NALC backs abolition of charter trustees


The National Association of Local Councils (NALC) is today urging the government to abolish all charter trustee bodies which have not become local (parish and town) councils by the end of the next parliament.

There are 17 charter trustee bodies remaining in England which have still not become local councils and NALC now thinks the number is now up for these

Charter trustee bodies have been variously created, parished or abolished since the Local Government Act, 1972. They have been traditionally created where an ancient borough or district has been abolished and a new one created – and are usually comprised of principal authority councillors covering the same warded areas. 

The role of charter trustees is to protect the civic tradition, mayoralty and regalia for the ancient area they represent. However there are now just 17 of these areas left and traditionally the expectation was that these areas would gain local councils, fully elected local council with precept raising powers, able to better represent the community and spend money on services the community wanted.
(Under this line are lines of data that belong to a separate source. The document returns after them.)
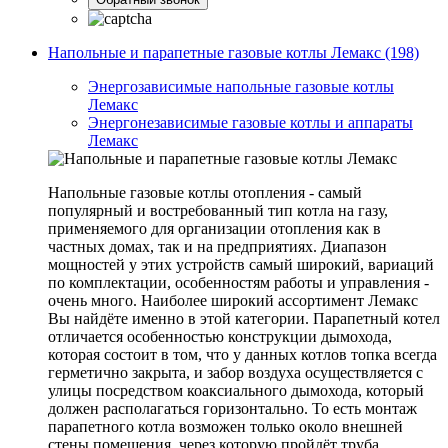
Напольные и парапетные газовые котлы Лемакс (198)
Энергозависимые напольные газовые котлы
Лемакс
Энергонезависимые газовые котлы и аппараты
Лемакс
Напольные газовые котлы отопления - самый
популярный и востребованный тип котла на газу,
применяемого для организации отопления как в
частных домах, так и на предприятиях. Диапазон
мощностей у этих устройств самый широкий, вариаций
по комплектации, особенностям работы и управления -
очень много. Наиболее широкий ассортимент Лемакс
Вы найдёте именно в этой категории. Парапетный котел
отличается особенностью конструкции дымохода,
которая состоит в том, что у данных котлов топка всегда
герметично закрыта, и забор воздуха осуществляется с
улицы посредством коаксиального дымохода, который
должен располагаться горизонтально. То есть монтаж
парапетного котла возможен только около внешней
стены помещения, через которую пройдёт труба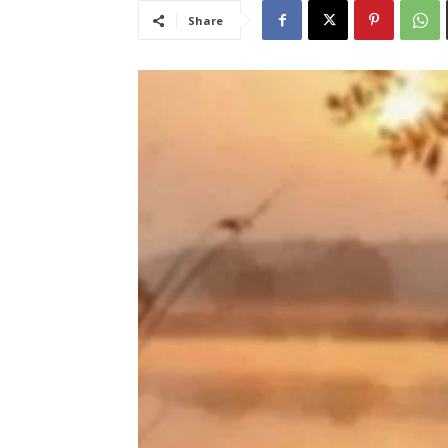
Share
Many charter trustee areas such as Bexhill (Sussex) have become a block on new local councils being created. Though elected as district councillors first charter trustees are not elected as charter trustees per se; many of these bodies incur large precepts which have recently increased and in the main charter trustee areas have not become local councils due to fiercely guarded local claims on heritage protection.

Cllr Sue Baxter, chairman of NALC, said: “Most charter trustee bodies seem to have lost their way and have forgotten that they were only ever supposed to be temporary bodies created as a half-way house to a local council being created. Some recent charter trustee bodies have become very large local councils and are doing an excellent job as fully elected bodies representing their communities – Banbury, Hereford and Kidderminster, for instance. That is why we think charter trustees have had their day and the Government should parish the remaining 17 charter trustee areas by the end of this parliament. If this has not happened by then, the government should act to abolish all remaining charter trust bodies by the end of the next parliament.”